Skip to content

Add predicted objects to predict command

Depends #35 (closed)

When we are able to get the coverage vector for each detected object, we can work on finding polygons for each of them. This will be integrated to the predict command and triggered by a new flag --predict-objects.

Implement two functions in dan.predict.attention

def get_predicted_polygons(
    text,
    weights,
    level,
    word_separators=["\n", " "],
    line_separators=["\n"],
):
    polygons = []
    # Split text into characters, words or lines
    text_list, offset = split_text(text, level, word_separators, line_separators)
    max_value = weights.sum(0).max()
    return [
        get_polygon(text_piece, level, max_value, weights)
        for text_piece in text_list
    ]

def get_polygon(text_piece, level, max_value, weights):
    coverage_vector = compute_coverage(text_piece, max_value, level, weights)

    # Generate a binary image for the current channel.
    bin_img = coverage_vector.copy()
    bin_img[bin_img > 0] = 1

    # Detect the objects contours.
    contours, _ = cv2.findContours(
        np.uint8(bin_img), cv2.RETR_EXTERNAL, cv2.CHAIN_APPROX_SIMPLE
    )

    return {
        "confidence": ..., # average of coverage vector on contour
        "polygon": contour,
        "type": level,
    }

The get_polygon function will be used in dan.predict.attention.plot_attention if a new boolean parameter output_polygons is enabled.

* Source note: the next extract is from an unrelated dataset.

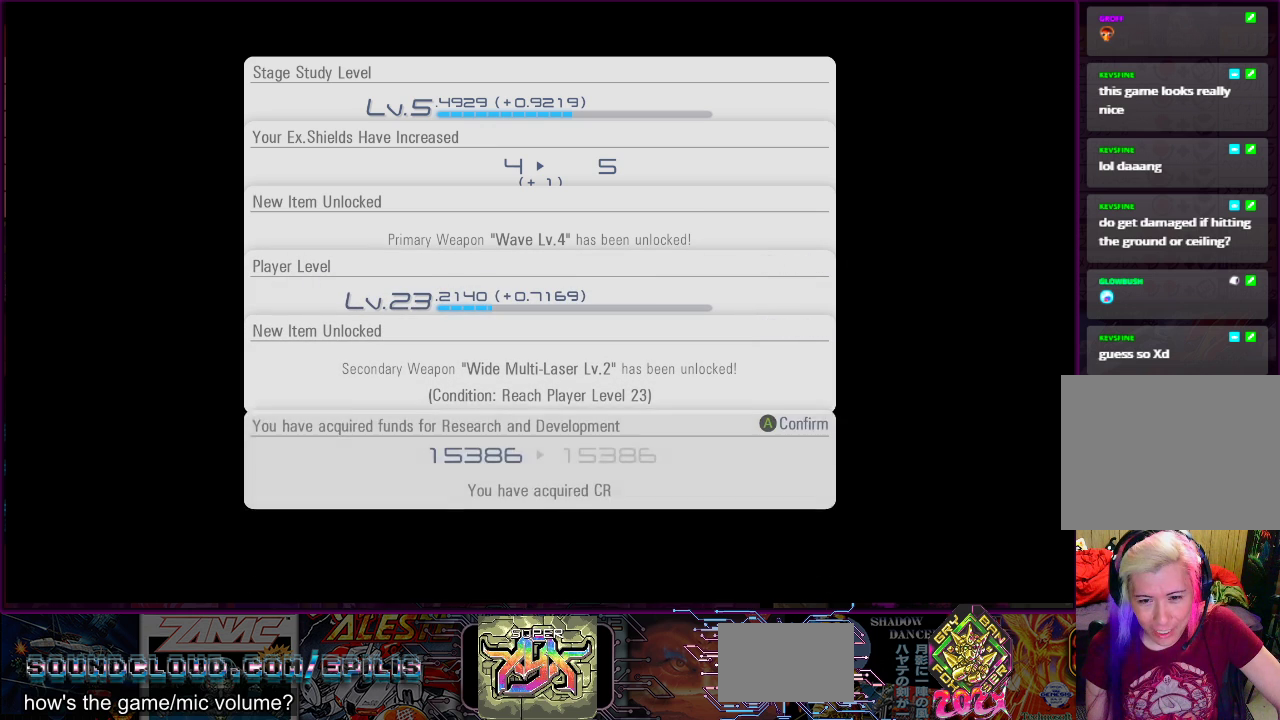
{"buttons": [], "right_stick": "center", "events": [[17, "CROSS", "down"], [67, "CROSS", "up"], [150, "CROSS", "down"], [217, "CROSS", "up"]]}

The loop in plot_attention becomes

polygons = []
for text_piece in text_list:
    coverage_vector = compute_coverage(...)
    if output_polygons:
         polygons.append(get_polygon(...))
    
    # Keep track of text length
    tot_len += len(text_piece) + offset

    attention_map.append(blend_coverage(...))
return polygons

I supposed that the image generation can also be ported in a separate blend_coverage function.

The get_predicted_polygons function will be used in the predict method when attentions is enabled. We will add a new parameter attention_level which will be used as level in the get_predicted_polygons call. The result will be stored in a new key objects.

The predict command will have a new CLI argument --predict-objects, this flag will control the output_polygons value in the plot_attention call

Edited by Yoann Schneider